> _SUPPLIED INFORMATION_:

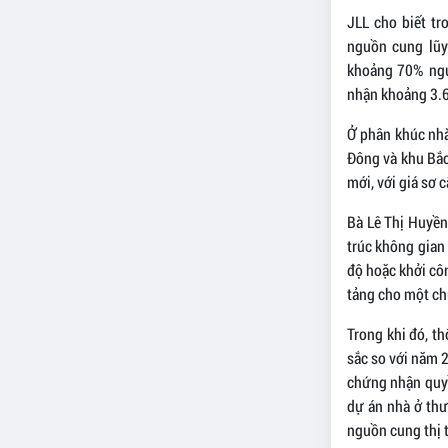
JLL cho biết t
nguồn cung lũy 
khoảng 70% ngu
nhận khoảng 3.60
Ở phân khúc nhà 
Đông và khu Bắc
mới, với giá sơ 
Bà Lê Thị Huyền
trúc không gian 
độ hoặc khởi côn
tảng cho một ch
Trong khi đó, t
sắc so với năm 
chứng nhận quyề
dự án nhà ở thư
nguồn cung thị 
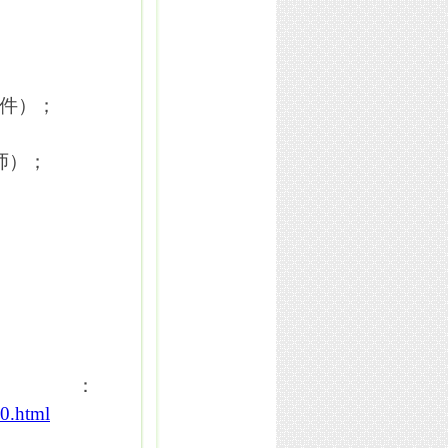
件）；
师）；
：
60.html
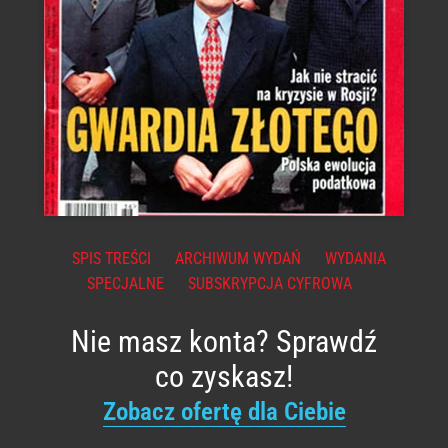
SPIS TREŚCI
ARCHIWUM WYDAŃ
WYDANIA
SPECJALNE
SUBSKRYPCJA CYFROWA
Nie masz konta? Sprawdź
co zyskasz!
Zobacz ofertę dla Ciebie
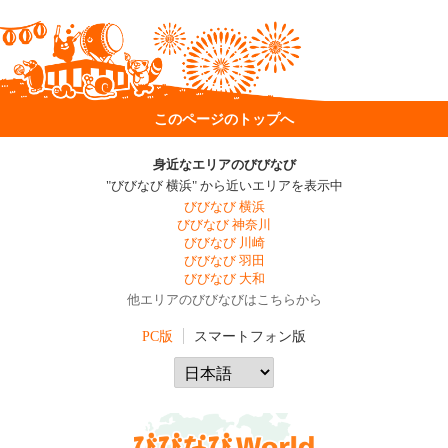
このページのトップへ
身近なエリアのびびなび
"びびなび 横浜" から近いエリアを表示中
びびなび 横浜
びびなび 神奈川
びびなび 川崎
びびなび 羽田
びびなび 大和
他エリアのびびなびはこちらから
PC版
スマートフォン版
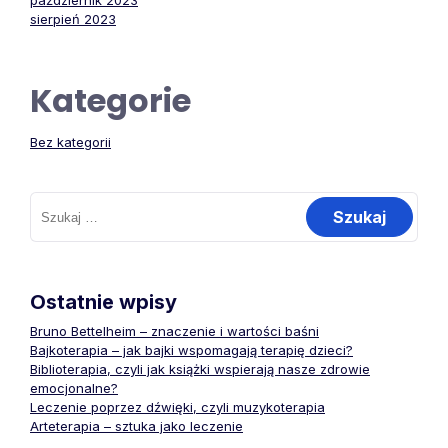
październik 2023
sierpień 2023
Kategorie
Bez kategorii
Szukaj:
Ostatnie wpisy
Bruno Bettelheim – znaczenie i wartości baśni
Bajkoterapia – jak bajki wspomagają terapię dzieci?
Biblioterapia, czyli jak książki wspierają nasze zdrowie
emocjonalne?
Leczenie poprzez dźwięki, czyli muzykoterapia
Arteterapia – sztuka jako leczenie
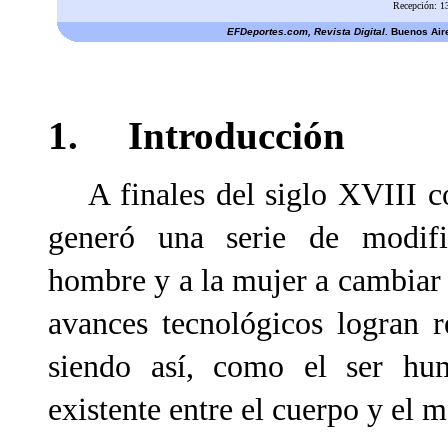
Recepción: 1
EFDeportes.com, Revista Digital
. Buenos Air
1. Introducción
A finales del siglo XVIII co
generó una serie de modific
hombre y a la mujer a cambiar s
avances tecnológicos logran r
siendo así, como el ser hu
existente entre el cuerpo y el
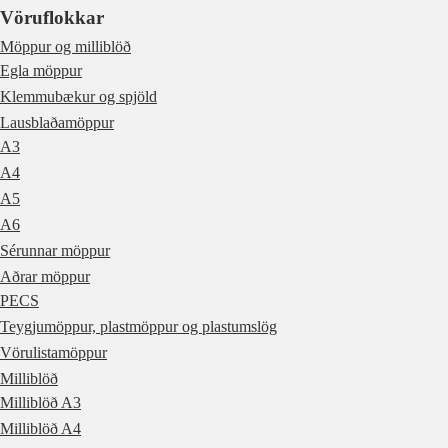
Vöruflokkar
Möppur og milliblöð
Egla möppur
Klemmubækur og spjöld
Lausblaðamöppur
A3
A4
A5
A6
Sérunnar möppur
Aðrar möppur
PECS
Teygjumöppur, plastmöppur og plastumslög
Vörulistamöppur
Milliblöð
Milliblöð A3
Milliblöð A4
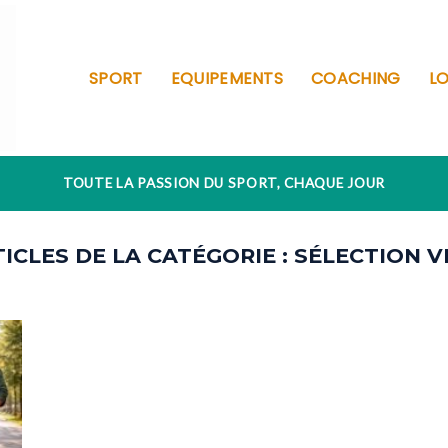
SPORT
EQUIPEMENTS
COACHING
LO
TOUTE LA PASSION DU SPORT, CHAQUE JOUR
SÉLECTION V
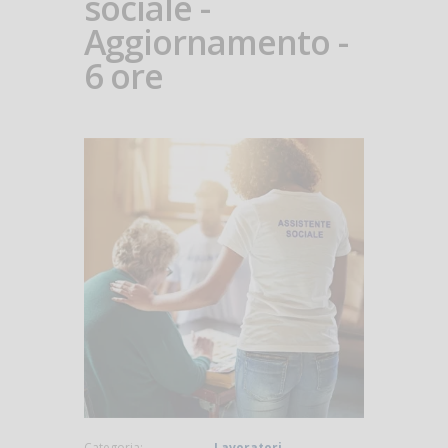
sociale -
Aggiornamento -
6 ore
Categoria:
Lavoratori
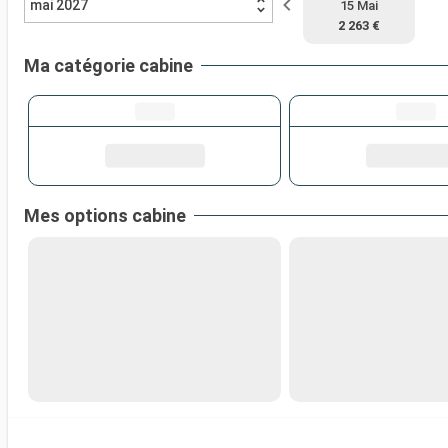
mai 2027
15 Mai
2 263 €
Ma catégorie cabine
Mes options cabine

> _AIM OF THE EXERCISE_: Put down exactly the lines of the data above that run from its first line through the line bearing "emocjonalne?", and no pictures.

> _SOLUTION FOR THIS EXERCISE_:
JLL cho biết t
nguồn cung lũy 
khoảng 70% ngu
nhận khoảng 3.60
Ở phân khúc nhà 
Đông và khu Bắc
mới, với giá sơ 
Bà Lê Thị Huyền
trúc không gian 
độ hoặc khởi côn
tảng cho một ch
Trong khi đó, t
sắc so với năm 
chứng nhận quyề
dự án nhà ở thư
nguồn cung thị 
件）；
师）；
：
60.html
SPIS TREŚCI
ARCHIWUM WYDAŃ
WYDANIA
SPECJALNE
SUBSKRYPCJA CYFROWA
Nie masz konta? Sprawdź
co zyskasz!
Zobacz ofertę dla Ciebie
このページのトップへ
身近なエリアのびびなび
"びびなび 横浜" から近いエリアを表示中
びびなび 横浜
びびなび 神奈川
びびなび 川崎
びびなび 羽田
びびなび 大和
他エリアのびびなびはこちらから
PC版
スマートフォン版
październik 2023
sierpień 2023
Kategorie
Bez kategorii
Szukaj:
Ostatnie wpisy
Bruno Bettelheim – znaczenie i wartości baśni
Bajkoterapia – jak bajki wspomagają terapię dzieci?
Biblioterapia, czyli jak książki wspierają nasze zdrowie
emocjonalne?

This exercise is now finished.